Monday, February 05, 2007

Religion and Reason

Religion is unreasonable? Muslims at least are honest about this, you do what Allah tells you. Christians and Jews claim to combine faith and reason, and Buddhism claims to be a rational faith.

Gödel's theorem - no system can be completely and logically described within itself. There have to be external axioms, which are taken as given, and the value of reason is to clarify these axioms ("faith") and follow through on their implications. At least Christians are honest about this, although what is annoying with many of them is that they will not actually debate i.e be willing to consider their own arguments, but are constantly trying to "save" the rest of us. There is also the annoying Abrahamic attitude of there being only one answer to the question - comes of having these male gods who are serial thinkers, I suppose.

Secularists are more disingenuous. Their ethical assumptions are clearly Christian, in the West (but not clear to most of them) or from the Judaic heresy of Marxism. Oh so rational Buddhists are no better - there is not a shred of scientific evidence for reincarnation or a law of karma.

If you cannot agree on axioms, then reason cannot settle the argument, only the brute force of which competing meme is more successful. The logical bases of the scientific method are decidedly dodgy- despite all the philosophers of science such as Popper, Kuhn and Feyerabend we have not really got away from induction.

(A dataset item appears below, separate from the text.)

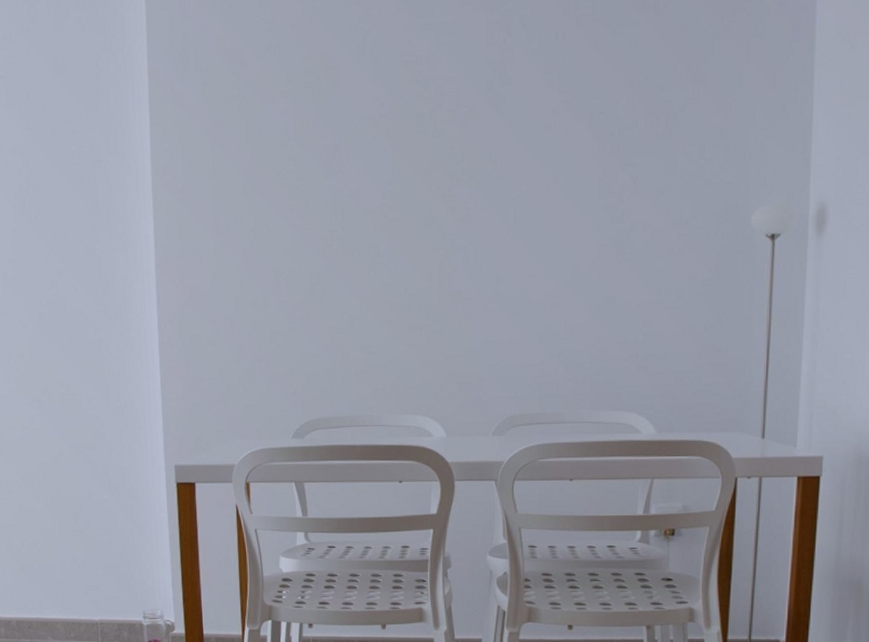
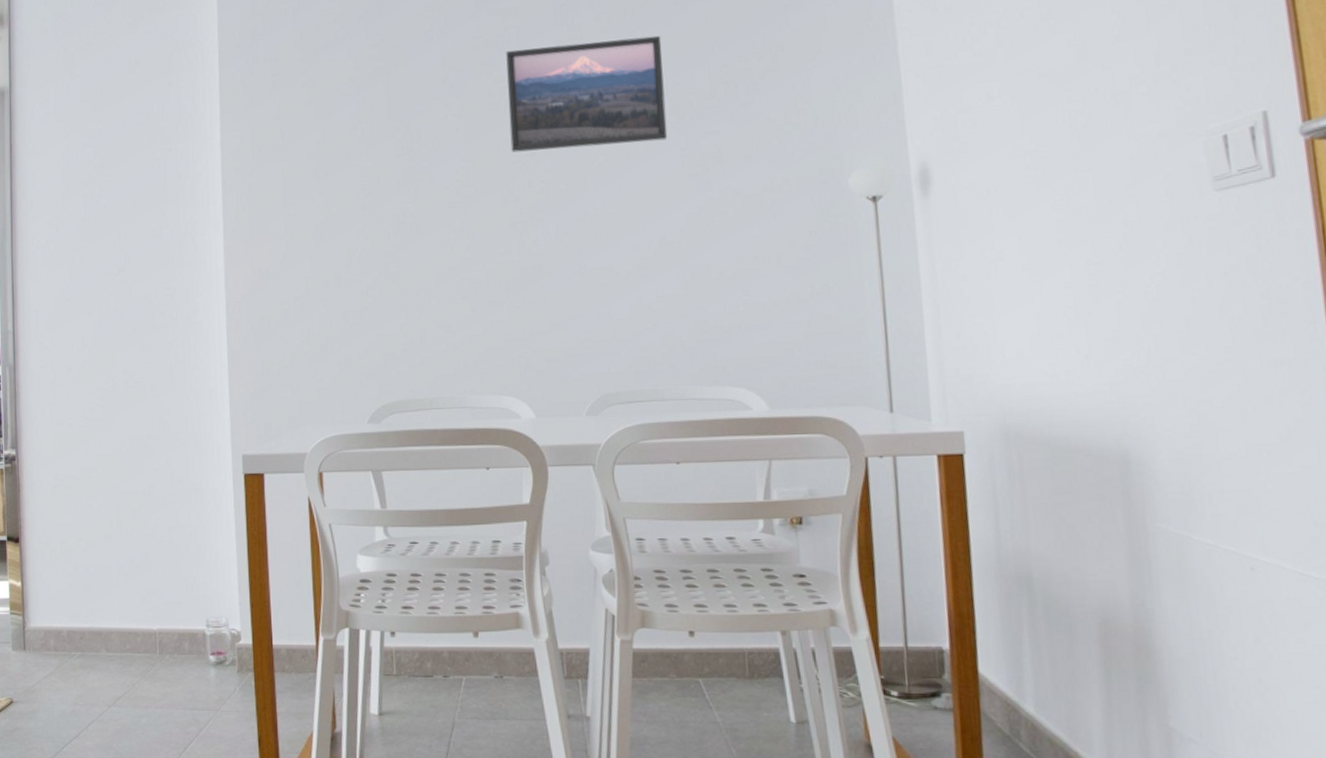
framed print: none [436,60,590,177] -> present [506,35,668,153]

But the thing about science is that it works, and one of its results is a history of the universe from 10^-33 seconds after the Big Bang which is far more persuasive than anything religion comes up with. It does not answer "Why?" but the mainstream religions are hardly more persuasive (Why did God decide on Creation? Why God? - infinite regress).

For several centuries now secular modernity has had the winning cards, but that may now be changing as secular society becomes more decadent and possibly more infertile as well . To change to the (possibly) winning side just because it is winning hardly seems to be ethical, however, and for being morally disreputable is roughly on a par with Pascal's wager (believe in God, just in case) . Just hope for a new synthesis which transcends all these partial answers, I suppose.